As news emerges of Amazon considering a big push into pharmaceuticals, CNBC's Jim Cramer endorsed one of his favorite drugmakers, Celgene, after its stock fell off a cliff on Thursday.
"We like to buy low and sell high. It's literally the oldest rule in the game," the "Mad Money" host said as investors' flight from the stock subsided on Friday. "So I consider it my job to point out when we're getting a nice buying opportunity in the stock of a high-quality company if they ever occur."
Cramer said the market should view the pullback as "a gift" because every time Celgene shares have sold off, they've managed to rebound.
The main driver for Celgene's drop was Morgan Stanley's downgrade of the stock to an "underperform" rating. Analysts' chief concerns were competition from generic versions of Celgene's flagship drugs and the biopharmaceutical player's 2018 pipeline.
But Cramer said Morgan Stanley blew its worries out of proportion. Celgene's patents likely won't be challenged by its rivals anytime soon — its three main patents expire in the 2020s, by which point the company will have made a considerable amount of money on the drugs.
And according to Celgene, its pipeline stands to generate up to $14 billion in peak sales.

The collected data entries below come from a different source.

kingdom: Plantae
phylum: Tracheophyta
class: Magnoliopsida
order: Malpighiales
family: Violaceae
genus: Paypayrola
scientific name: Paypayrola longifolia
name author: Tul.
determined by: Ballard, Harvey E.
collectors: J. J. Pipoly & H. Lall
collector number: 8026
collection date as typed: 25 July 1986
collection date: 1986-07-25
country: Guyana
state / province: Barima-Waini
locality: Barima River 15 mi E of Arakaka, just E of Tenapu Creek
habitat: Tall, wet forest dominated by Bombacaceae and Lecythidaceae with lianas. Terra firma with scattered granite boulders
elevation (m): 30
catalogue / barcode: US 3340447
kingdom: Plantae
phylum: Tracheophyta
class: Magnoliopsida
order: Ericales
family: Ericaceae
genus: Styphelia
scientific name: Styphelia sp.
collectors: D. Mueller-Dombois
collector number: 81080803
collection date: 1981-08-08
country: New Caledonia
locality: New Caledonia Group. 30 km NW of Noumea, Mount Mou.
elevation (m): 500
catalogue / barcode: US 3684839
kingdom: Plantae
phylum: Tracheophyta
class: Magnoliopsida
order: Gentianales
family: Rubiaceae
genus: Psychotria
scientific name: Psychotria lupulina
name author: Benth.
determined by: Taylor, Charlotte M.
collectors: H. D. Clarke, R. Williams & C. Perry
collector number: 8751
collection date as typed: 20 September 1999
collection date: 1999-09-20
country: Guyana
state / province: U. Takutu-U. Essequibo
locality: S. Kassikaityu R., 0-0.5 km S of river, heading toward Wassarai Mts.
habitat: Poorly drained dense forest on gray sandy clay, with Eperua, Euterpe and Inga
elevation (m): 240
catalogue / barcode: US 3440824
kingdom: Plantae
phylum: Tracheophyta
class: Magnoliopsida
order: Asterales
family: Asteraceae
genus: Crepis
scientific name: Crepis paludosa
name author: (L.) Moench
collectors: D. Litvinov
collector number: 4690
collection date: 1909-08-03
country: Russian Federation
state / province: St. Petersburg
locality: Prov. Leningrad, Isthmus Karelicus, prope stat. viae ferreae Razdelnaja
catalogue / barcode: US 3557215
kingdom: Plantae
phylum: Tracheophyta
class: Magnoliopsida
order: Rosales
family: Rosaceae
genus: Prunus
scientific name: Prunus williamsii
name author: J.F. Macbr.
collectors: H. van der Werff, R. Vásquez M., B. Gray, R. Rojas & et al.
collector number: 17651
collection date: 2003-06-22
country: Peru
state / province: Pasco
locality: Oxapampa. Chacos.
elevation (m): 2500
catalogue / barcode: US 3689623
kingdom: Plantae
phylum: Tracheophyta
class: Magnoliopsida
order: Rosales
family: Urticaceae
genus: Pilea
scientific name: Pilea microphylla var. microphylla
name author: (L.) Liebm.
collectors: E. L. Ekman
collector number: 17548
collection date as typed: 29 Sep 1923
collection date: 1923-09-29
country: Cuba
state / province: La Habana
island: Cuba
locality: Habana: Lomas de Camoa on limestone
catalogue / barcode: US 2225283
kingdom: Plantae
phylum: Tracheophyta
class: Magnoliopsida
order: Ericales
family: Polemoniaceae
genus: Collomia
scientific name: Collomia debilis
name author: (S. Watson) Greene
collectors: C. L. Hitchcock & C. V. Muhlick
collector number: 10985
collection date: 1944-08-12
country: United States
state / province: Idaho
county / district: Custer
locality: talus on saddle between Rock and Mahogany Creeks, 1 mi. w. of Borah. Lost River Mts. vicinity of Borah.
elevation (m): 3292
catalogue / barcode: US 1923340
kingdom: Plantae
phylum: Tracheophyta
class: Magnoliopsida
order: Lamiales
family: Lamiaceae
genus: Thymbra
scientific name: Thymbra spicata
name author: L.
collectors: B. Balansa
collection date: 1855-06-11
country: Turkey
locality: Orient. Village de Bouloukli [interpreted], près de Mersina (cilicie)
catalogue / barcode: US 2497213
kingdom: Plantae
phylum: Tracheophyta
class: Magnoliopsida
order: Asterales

Moreover, successful clinical trials could send the stock surging once again, Cramer said.
"When a high-quality stock like Celgene gets slammed but the underlying thesis is still intact, I think you need to do some buying," Cramer concluded. "Celgene's building a stable of multi-billion-dollar drugs, it's got fabulous management, and [blood cancer treatment] Revlimid's patent protection will likely hold up, so don't let this Morgan Stanley analyst scare you out of a good story, especially when that analyst sat out the whole run with a hold on the stock, which is not what I'd call value-added."